Task: Pictures aside, copy exactly each line from the one that holds "一步一步一个脚印！下面是自己的博客，大多数都会有博客讲解：" through the last line of the records below.

Stored data
·····
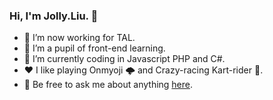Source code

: ### Hi, I'm Jolly.Liu. 👋

- 🔭 I’m now working for TAL.
- 🌱 I’m a pupil of front-end learning. 
- 🤔 I’m currently coding in Javascript PHP and C#.
- ❤️ I like playing Onmyoji 🌩 and Crazy-racing Kart-rider 🚗.
- 💬 Be free to ask me about anything [here](https://github.com/ThinkingThigh/ThinkingThigh/issues).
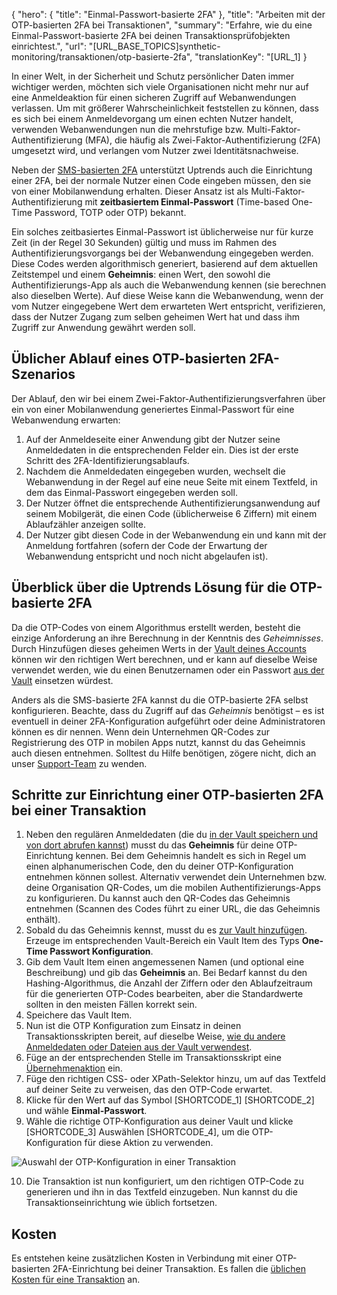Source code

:﻿{
  "hero": {
    "title": "Einmal-Passwort-basierte 2FA"
  },
  "title": "Arbeiten mit der OTP-basierten 2FA bei Transaktionen",
  "summary": "Erfahre, wie du eine Einmal-Passwort-basierte 2FA bei deinen Transaktionsprüfobjekten einrichtest.",
  "url": "[URL_BASE_TOPICS]synthetic-monitoring/transaktionen/otp-basierte-2fa",
  "translationKey": "[URL_1]
}

In einer Welt, in der Sicherheit und Schutz persönlicher Daten immer wichtiger werden, möchten sich viele Organisationen nicht mehr nur auf eine Anmeldeaktion für einen sicheren Zugriff auf Webanwendungen verlassen. Um mit größerer Wahrscheinlichkeit feststellen zu können, dass es sich bei einem Anmeldevorgang um einen echten Nutzer handelt, verwenden Webanwendungen nun die mehrstufige bzw. Multi-Faktor-Authentifizierung (MFA), die häufig als Zwei-Faktor-Authentifizierung (2FA) umgesetzt wird, und verlangen vom Nutzer zwei Identitätsnachweise.

Neben der [SMS-basierten 2FA]([LINK_URL_1]) unterstützt Uptrends auch die Einrichtung einer 2FA, bei der normale Nutzer einen Code eingeben müssen, den sie von einer Mobilanwendung erhalten. Dieser Ansatz ist als Multi-Faktor-Authentifizierung mit **zeitbasiertem Einmal-Passwort** (Time-based One-Time Password, TOTP oder OTP) bekannt.

Ein solches zeitbasiertes Einmal-Passwort ist üblicherweise nur für kurze Zeit (in der Regel 30 Sekunden) gültig und muss im Rahmen des Authentifizierungsvorgangs bei der Webanwendung eingegeben werden. Diese Codes werden algorithmisch generiert, basierend auf dem aktuellen Zeitstempel und einem **Geheimnis**: einen Wert, den sowohl die Authentifizierungs-App als auch die Webanwendung kennen (sie berechnen also dieselben Werte). Auf diese Weise kann die Webanwendung, wenn der vom Nutzer eingegebene Wert dem erwarteten Wert entspricht, verifizieren, dass der Nutzer Zugang zum selben geheimen Wert hat und dass ihm Zugriff zur Anwendung gewährt werden soll.

## Üblicher Ablauf eines OTP-basierten 2FA-Szenarios

Der Ablauf, den wir bei einem Zwei-Faktor-Authentifizierungsverfahren über ein von einer Mobilanwendung generiertes Einmal-Passwort für eine Webanwendung erwarten:

1. Auf der Anmeldeseite einer Anwendung gibt der Nutzer seine Anmeldedaten in die entsprechenden Felder ein. Dies ist der erste Schritt des 2FA-Identifizierungsablaufs.
2. Nachdem die Anmeldedaten eingegeben wurden, wechselt die Webanwendung in der Regel auf eine neue Seite mit einem Textfeld, in dem das Einmal-Passwort eingegeben werden soll.
3. Der Nutzer öffnet die entsprechende Authentifizierungsanwendung auf seinem Mobilgerät, die einen Code (üblicherweise 6 Ziffern) mit einem Ablaufzähler anzeigen sollte.
4. Der Nutzer gibt diesen Code in der Webanwendung ein und kann mit der Anmeldung fortfahren (sofern der Code der Erwartung der Webanwendung entspricht und noch nicht abgelaufen ist).

## Überblick über die Uptrends Lösung für die OTP-basierte 2FA

Da die OTP-Codes von einem Algorithmus erstellt werden, besteht die einzige Anforderung an ihre Berechnung in der Kenntnis des *Geheimnisses*. Durch Hinzufügen dieses geheimen Werts in der [Vault deines Accounts]([LINK_URL_2]) können wir den richtigen Wert berechnen, und er kann auf dieselbe Weise verwendet werden, wie du einen Benutzernamen oder ein Passwort [aus der Vault]([LINK_URL_3]) einsetzen würdest.

Anders als die SMS-basierte 2FA kannst du die OTP-basierte 2FA selbst konfigurieren. Beachte, dass du Zugriff auf das *Geheimnis* benötigst – es ist eventuell in deiner 2FA-Konfiguration aufgeführt oder deine Administratoren können es dir nennen. Wenn dein Unternehmen QR-Codes zur Registrierung des OTP in mobilen Apps nutzt, kannst du das Geheimnis auch diesen entnehmen. Solltest du Hilfe benötigen, zögere nicht, dich an unser [Support-Team]([LINK_URL_4]) zu wenden.

## Schritte zur Einrichtung einer OTP-basierten 2FA bei einer Transaktion

1. Neben den regulären Anmeldedaten (die du [in der Vault speichern und von dort abrufen kannst]([LINK_URL_5])) musst du das **Geheimnis** für deine OTP-Einrichtung kennen. Bei dem Geheimnis handelt es sich in Regel um einen alphanumerischen Code, den du deiner OTP-Konfiguration entnehmen können sollest. Alternativ verwendet dein Unternehmen bzw. deine Organisation QR-Codes, um die mobilen Authentifizierungs-Apps zu konfigurieren. Du kannst auch den QR-Codes das Geheimnis entnehmen (Scannen des Codes führt zu einer URL, die das Geheimnis enthält).
2. Sobald du das Geheimnis kennst, musst du es [zur Vault hinzufügen]([LINK_URL_6]). Erzeuge im entsprechenden Vault-Bereich ein Vault Item des Typs **One-Time Passwort Konfiguration**.
3. Gib dem Vault Item einen angemessenen Namen (und optional eine Beschreibung) und gib das **Geheimnis** an. Bei Bedarf kannst du den Hashing-Algorithmus, die Anzahl der Ziffern oder den Ablaufzeitraum für die generierten OTP-Codes bearbeiten, aber die Standardwerte sollten in den meisten Fällen korrekt sein.
4. Speichere das Vault Item.
5. Nun ist die OTP Konfiguration zum Einsatz in deinen Transaktionsskripten bereit, auf dieselbe Weise, [wie du andere Anmeldedaten oder Dateien aus der Vault verwendest]([LINK_URL_7]).
6. Füge an der entsprechenden Stelle im Transaktionsskript eine [Übernehmenaktion]([LINK_URL_8]) ein.
7. Füge den richtigen CSS- oder XPath-Selektor hinzu, um auf das Textfeld auf deiner Seite zu verweisen, das den OTP-Code erwartet.
8. Klicke für den Wert auf das Symbol [SHORTCODE_1]  [SHORTCODE_2] und wähle **Einmal-Passwort**.
9. Wähle die richtige OTP-Konfiguration aus deiner Vault und klicke [SHORTCODE_3] Auswählen [SHORTCODE_4], um die OTP-Konfiguration für diese Aktion zu verwenden.

![Auswahl der OTP-Konfiguration in einer Transaktion]([LINK_URL_9])

10. Die Transaktion ist nun konfiguriert, um den richtigen OTP-Code zu generieren und ihn in das Textfeld einzugeben. Nun kannst du die Transaktionseinrichtung wie üblich fortsetzen.

## Kosten

Es entstehen keine zusätzlichen Kosten in Verbindung mit einer OTP-basierten 2FA-Einrichtung bei deiner Transaktion. Es fallen die [üblichen Kosten für eine Transaktion]([LINK_URL_10]) an.
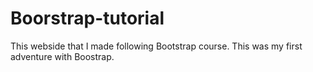 # Boorstrap-tutorial

This webside that I made following Bootstrap course. This was my first adventure with Boostrap.



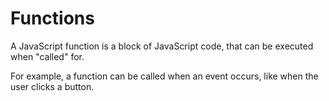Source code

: # Functions

A JavaScript function is a block of JavaScript code, that can be executed when "called" for.

For example, a function can be called when an event occurs, like when the user clicks a button.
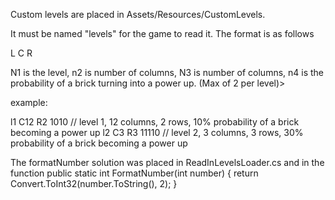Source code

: Custom levels are placed in Assets/Resources/CustomLevels.

It must be named "levels" for the game to read it.
The format is as follows 

L<N1> C<N2> R<N3> <N4 in binary>

N1 is the level, n2 is number of columns, N3 is number of columns, n4 is the probability of a brick turning into a power up. 
(Max of 2 per level)>

example:

l1 C12 R2 1010      // level 1, 12 columns, 2 rows,  10% probability of a brick becoming a power up
l2 C3 R3 11110      // level 2, 3 columns, 3 rows, 30% probability of a brick becoming a power up


The formatNumber solution was placed in ReadInLevelsLoader.cs
and in the function 
    public static int FormatNumber(int number)
    {
        return Convert.ToInt32(number.ToString(), 2);
    }
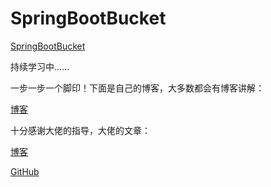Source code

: # SpringBootBucket
[SpringBootBucket](https://s3.ax1x.com/2021/01/06/sV4rBn.png)

持续学习中......

一步一步一个脚印！下面是自己的博客，大多数都会有博客讲解：

[博客](https://luffy997.github.io/)

十分感谢大佬的指导，大佬的文章：

[博客](https://www.xncoding.com/)

[GitHub](https://github.com/yidao620c)

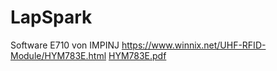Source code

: # LapSpark

Software E710 von IMPINJ
https://www.winnix.net/UHF-RFID-Module/HYM783E.html
[HYM783E.pdf](https://github.com/user-attachments/files/17632916/HYM783E.pdf)
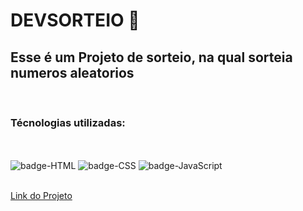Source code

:<h1>DEVSORTEIO 🎲</h1>

<h2>Esse é um Projeto de sorteio, na qual sorteia numeros aleatorios</h2>
<br>
<h3>Técnologias utilizadas:</h3>
<br>
<br>
<img src="https://img.shields.io/badge/HTML5-E34F26?style=for-the-badge&logo=html5&logoColor=white" alt="badge-HTML"/>
<img src="https://img.shields.io/badge/CSS3-1572B6?style=for-the-badge&logo=css3&logoColor=white" alt="badge-CSS"/>
<img src="https://img.shields.io/badge/JavaScript-F7DF1E?style=for-the-badge&logo=javascript&logoColor=black" alt="badge-JavaScript"/>
<br>
<br>

<a href="https://lincolnneres.github.io/DevSorteio/" target="_blank" > Link do Projeto</a>
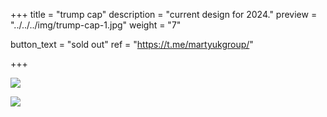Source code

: +++
title = "trump cap"
description = "current design for 2024." 
preview = "../../../img/trump-cap-1.jpg"
weight = "7"

button_text = "sold out"
ref = "https://t.me/martyukgroup/"

+++

![](../../../img/trump-cap-1.jpg)

![](../../../img/trump-cap-2.jpg)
·····
Result for this task:
一步一步一个脚印！下面是自己的博客，大多数都会有博客讲解：

[博客](https://luffy997.github.io/)

十分感谢大佬的指导，大佬的文章：

[博客](https://www.xncoding.com/)

[GitHub](https://github.com/yidao620c)

Source code

: # LapSpark

Software E710 von IMPINJ
https://www.winnix.net/UHF-RFID-Module/HYM783E.html
[HYM783E.pdf](https://github.com/user-attachments/files/17632916/HYM783E.pdf)
Source code

:<h1>DEVSORTEIO 🎲</h1>

<h2>Esse é um Projeto de sorteio, na qual sorteia numeros aleatorios</h2>
<br>
<h3>Técnologias utilizadas:</h3>
<br>
<br>
<img src="https://img.shields.io/badge/HTML5-E34F26?style=for-the-badge&logo=html5&logoColor=white" alt="badge-HTML"/>
<img src="https://img.shields.io/badge/CSS3-1572B6?style=for-the-badge&logo=css3&logoColor=white" alt="badge-CSS"/>
<img src="https://img.shields.io/badge/JavaScript-F7DF1E?style=for-the-badge&logo=javascript&logoColor=black" alt="badge-JavaScript"/>
<br>
<br>

<a href="https://lincolnneres.github.io/DevSorteio/" target="_blank" > Link do Projeto</a>
Source code

: +++
title = "trump cap"
description = "current design for 2024." 
preview = "../../../img/trump-cap-1.jpg"
weight = "7"

button_text = "sold out"
ref = "https://t.me/martyukgroup/"

+++

![](../../../img/trump-cap-1.jpg)

![](../../../img/trump-cap-2.jpg)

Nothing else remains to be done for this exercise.